I felt different this time, leaving behind so much that I love, so much that takes up big chunks of my soul. I felt satisfied, not sad, grateful for a life not sparse of small moments, which do a fine job of telling the big story. I was able to wipe the tears off my cheeks with a smile underneath, a joy that comes from feeling secure and loved and well traveled.
So when all is said and done, when memories that will last forever are closed and stored in hearts and photo albums, I have learned a new thing: Home is where today is. Because today is a good day, I don't feel the pain of missing and good-bye as deeply. Having two homes has, in the past, been hard for me. I never quite felt fully belonging to either. But now, now I see things differently. Today is home. Today I smile because I love and am loved, in two places of the world. And I am thankful, so thankful - really that's what is hard to wrap my head around - for everything that shares my todays, for everyone that walks them with me. I love you (you know who you are, all of you).
101 things, minus a few
Europe is beautiful. There's no comparison. Please go there one day and see it.
People are what's most important in life. I plan to hug you all more than I have in the past.
People are people, no matter where they are - they get up in the morning, hope to accomplish their days work, connect with others, eat good food, and have a place that feels like their own. Europe sounds fancy, and let me assure you, it is, but even there people have their own need for normal.
Home Schooling is not equal to Alone Schooling, I felt a great appreciation for the many families I am honored to call mine during these weeks without.
Getting all school work done is not as important as staying up late laughing with aunties, as seeing the world, as learning from our surroundings and the curiosities that so very naturally enthrall.
Learning is really, really fun. Experiencing learning through living is even more fun. And that is why I love what we do.

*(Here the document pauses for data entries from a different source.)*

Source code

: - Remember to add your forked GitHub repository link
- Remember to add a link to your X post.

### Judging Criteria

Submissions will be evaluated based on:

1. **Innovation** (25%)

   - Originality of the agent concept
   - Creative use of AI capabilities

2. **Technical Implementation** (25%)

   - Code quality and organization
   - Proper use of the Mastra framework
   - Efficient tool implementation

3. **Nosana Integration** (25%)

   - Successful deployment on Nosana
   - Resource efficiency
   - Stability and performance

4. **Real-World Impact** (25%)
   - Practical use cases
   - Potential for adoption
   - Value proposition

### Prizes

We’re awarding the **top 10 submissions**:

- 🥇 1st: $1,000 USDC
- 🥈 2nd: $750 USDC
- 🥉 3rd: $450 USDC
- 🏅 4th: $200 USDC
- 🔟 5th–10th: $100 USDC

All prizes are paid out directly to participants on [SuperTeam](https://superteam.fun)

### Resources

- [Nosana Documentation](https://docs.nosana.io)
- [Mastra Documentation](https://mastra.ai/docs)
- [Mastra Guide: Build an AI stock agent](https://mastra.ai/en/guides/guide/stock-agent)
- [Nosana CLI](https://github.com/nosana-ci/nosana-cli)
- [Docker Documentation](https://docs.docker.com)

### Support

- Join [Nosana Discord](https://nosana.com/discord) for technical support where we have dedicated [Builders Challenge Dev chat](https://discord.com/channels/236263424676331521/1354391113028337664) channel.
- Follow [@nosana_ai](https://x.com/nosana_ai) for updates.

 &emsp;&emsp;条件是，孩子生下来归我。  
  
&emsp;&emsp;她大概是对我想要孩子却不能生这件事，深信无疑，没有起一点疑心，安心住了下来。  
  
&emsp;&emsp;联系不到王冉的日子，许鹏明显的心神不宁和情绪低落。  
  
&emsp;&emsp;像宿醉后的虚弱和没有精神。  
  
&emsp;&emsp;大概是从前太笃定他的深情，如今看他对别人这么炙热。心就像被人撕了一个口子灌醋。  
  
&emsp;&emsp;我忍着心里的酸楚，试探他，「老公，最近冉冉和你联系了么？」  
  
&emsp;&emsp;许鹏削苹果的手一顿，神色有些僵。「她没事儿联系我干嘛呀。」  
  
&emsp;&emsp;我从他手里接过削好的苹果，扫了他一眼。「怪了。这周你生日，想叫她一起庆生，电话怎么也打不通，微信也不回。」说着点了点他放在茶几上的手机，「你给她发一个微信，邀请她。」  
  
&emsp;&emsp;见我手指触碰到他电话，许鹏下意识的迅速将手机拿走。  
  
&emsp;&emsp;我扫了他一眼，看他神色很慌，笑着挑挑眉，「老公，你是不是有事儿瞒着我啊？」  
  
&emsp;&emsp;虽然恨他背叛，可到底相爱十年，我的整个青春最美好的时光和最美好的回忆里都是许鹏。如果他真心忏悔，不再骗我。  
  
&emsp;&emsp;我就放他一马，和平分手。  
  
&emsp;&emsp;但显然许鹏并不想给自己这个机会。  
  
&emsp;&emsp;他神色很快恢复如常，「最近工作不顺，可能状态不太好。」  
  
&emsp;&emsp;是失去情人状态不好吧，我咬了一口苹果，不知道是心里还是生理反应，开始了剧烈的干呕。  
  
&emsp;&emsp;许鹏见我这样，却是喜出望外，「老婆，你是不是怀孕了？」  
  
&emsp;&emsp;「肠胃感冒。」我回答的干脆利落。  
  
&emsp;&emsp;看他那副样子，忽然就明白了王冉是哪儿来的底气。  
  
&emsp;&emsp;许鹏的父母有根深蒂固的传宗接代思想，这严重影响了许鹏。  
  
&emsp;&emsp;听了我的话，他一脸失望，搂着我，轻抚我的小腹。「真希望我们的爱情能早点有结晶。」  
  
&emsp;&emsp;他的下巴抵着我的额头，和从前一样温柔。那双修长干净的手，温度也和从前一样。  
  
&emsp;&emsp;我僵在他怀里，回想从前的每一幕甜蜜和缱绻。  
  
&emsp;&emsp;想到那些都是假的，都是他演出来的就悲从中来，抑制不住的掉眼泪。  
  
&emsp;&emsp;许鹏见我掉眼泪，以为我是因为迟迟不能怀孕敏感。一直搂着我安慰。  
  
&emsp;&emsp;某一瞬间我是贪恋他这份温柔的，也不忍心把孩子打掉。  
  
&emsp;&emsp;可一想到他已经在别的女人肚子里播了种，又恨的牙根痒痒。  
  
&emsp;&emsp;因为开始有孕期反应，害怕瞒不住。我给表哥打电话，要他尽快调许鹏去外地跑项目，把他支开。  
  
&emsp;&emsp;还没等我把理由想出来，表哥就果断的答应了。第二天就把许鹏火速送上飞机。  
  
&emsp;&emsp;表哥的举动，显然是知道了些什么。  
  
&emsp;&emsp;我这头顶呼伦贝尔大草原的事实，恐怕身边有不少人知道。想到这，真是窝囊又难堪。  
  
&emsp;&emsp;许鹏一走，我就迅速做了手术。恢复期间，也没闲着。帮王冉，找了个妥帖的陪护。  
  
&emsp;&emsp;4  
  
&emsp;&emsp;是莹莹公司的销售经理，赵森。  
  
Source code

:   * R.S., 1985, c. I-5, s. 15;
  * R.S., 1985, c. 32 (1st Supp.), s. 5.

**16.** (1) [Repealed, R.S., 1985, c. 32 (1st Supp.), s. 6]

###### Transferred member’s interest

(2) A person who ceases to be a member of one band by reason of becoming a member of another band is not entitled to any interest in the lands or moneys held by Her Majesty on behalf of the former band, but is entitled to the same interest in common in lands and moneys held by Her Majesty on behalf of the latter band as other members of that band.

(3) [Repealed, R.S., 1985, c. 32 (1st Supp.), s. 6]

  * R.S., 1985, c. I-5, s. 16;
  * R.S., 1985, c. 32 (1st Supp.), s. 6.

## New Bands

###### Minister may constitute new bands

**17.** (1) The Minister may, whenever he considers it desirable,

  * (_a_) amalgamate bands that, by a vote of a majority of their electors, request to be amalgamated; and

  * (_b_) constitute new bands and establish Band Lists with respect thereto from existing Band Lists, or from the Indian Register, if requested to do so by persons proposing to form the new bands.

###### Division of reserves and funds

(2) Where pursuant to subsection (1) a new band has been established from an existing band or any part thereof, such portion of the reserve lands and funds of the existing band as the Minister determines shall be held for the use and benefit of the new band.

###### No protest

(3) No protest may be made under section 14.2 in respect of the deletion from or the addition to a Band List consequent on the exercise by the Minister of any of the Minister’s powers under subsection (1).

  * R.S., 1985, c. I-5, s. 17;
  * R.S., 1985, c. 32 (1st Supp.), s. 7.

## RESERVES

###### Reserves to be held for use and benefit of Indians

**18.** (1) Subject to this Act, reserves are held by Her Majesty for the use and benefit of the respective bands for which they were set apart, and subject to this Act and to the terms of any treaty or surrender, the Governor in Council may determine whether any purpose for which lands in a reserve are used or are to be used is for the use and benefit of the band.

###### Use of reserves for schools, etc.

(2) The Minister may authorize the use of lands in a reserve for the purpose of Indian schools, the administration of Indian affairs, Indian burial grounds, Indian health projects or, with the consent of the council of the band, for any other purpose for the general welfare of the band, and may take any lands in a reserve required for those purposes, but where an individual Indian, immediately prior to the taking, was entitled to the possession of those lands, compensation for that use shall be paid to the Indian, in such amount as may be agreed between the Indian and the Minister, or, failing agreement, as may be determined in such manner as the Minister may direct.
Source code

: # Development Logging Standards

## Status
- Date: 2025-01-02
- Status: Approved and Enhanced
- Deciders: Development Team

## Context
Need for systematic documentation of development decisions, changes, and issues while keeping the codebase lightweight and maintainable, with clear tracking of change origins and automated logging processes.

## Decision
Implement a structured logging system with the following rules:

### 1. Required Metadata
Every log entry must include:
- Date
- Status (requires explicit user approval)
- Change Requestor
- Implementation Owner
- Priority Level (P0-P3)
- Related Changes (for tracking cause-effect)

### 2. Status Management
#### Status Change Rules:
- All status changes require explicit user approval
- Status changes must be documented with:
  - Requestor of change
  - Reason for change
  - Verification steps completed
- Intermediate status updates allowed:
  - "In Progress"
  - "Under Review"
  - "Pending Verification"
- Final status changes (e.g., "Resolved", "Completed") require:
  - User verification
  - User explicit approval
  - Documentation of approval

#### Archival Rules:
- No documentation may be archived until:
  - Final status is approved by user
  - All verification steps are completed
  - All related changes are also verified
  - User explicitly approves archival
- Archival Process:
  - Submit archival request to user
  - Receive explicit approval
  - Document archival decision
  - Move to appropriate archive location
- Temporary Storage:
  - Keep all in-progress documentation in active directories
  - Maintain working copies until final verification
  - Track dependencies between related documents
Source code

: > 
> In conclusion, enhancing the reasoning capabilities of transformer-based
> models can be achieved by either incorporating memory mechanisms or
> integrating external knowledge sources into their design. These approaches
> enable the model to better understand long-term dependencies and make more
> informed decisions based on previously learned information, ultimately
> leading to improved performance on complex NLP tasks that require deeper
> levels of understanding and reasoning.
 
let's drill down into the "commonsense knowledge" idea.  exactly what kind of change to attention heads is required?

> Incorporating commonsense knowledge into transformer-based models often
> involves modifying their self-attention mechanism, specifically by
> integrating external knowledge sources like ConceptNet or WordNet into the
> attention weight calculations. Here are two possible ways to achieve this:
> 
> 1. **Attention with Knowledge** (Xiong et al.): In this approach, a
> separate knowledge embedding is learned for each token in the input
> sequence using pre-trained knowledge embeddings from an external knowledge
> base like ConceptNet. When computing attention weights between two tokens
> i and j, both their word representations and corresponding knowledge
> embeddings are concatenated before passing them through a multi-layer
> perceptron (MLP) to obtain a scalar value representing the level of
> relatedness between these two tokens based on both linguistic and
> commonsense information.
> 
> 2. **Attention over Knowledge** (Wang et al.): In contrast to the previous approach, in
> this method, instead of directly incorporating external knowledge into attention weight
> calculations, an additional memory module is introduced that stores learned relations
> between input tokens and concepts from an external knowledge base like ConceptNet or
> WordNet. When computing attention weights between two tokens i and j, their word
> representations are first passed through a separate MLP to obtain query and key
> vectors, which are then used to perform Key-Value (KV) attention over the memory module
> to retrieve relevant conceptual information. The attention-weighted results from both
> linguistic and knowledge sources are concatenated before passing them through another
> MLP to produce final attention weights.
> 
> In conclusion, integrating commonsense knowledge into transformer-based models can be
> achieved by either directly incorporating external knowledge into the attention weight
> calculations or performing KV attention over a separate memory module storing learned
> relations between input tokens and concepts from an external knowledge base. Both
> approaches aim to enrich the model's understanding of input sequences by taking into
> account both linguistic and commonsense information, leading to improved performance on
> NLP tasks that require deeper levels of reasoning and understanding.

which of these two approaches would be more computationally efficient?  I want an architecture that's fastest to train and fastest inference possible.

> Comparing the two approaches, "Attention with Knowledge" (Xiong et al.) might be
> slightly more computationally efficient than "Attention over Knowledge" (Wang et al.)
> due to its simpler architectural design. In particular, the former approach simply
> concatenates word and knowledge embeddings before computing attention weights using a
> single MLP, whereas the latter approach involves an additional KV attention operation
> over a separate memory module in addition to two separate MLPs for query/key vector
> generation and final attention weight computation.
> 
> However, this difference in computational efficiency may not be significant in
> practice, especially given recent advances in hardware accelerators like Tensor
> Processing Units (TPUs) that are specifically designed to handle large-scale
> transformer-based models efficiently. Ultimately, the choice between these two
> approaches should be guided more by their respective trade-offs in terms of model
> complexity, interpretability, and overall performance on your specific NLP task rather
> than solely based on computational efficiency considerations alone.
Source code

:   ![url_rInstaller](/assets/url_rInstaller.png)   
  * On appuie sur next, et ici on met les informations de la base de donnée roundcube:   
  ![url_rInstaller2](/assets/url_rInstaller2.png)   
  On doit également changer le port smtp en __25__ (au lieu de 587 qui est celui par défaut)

Sisters are to be cherished amongst the most important. I have the best three of them in the world, so sorry, they are taken!
Parents don't live forever, for the next years, they are high on my priority list.
And in this new year I plan on lighting candles every day, watching a lot less TV - instead reading, talking and listening to end a day, celebrating the here and now much more often, finding new ways to connect with deeper meaning than emails or phone calls, hugging whenever the moment calls for it since a 2.5 second hug creates trust in your head and your heart for the other party involved, did you know that? So hug more often (did I mention hug more?)!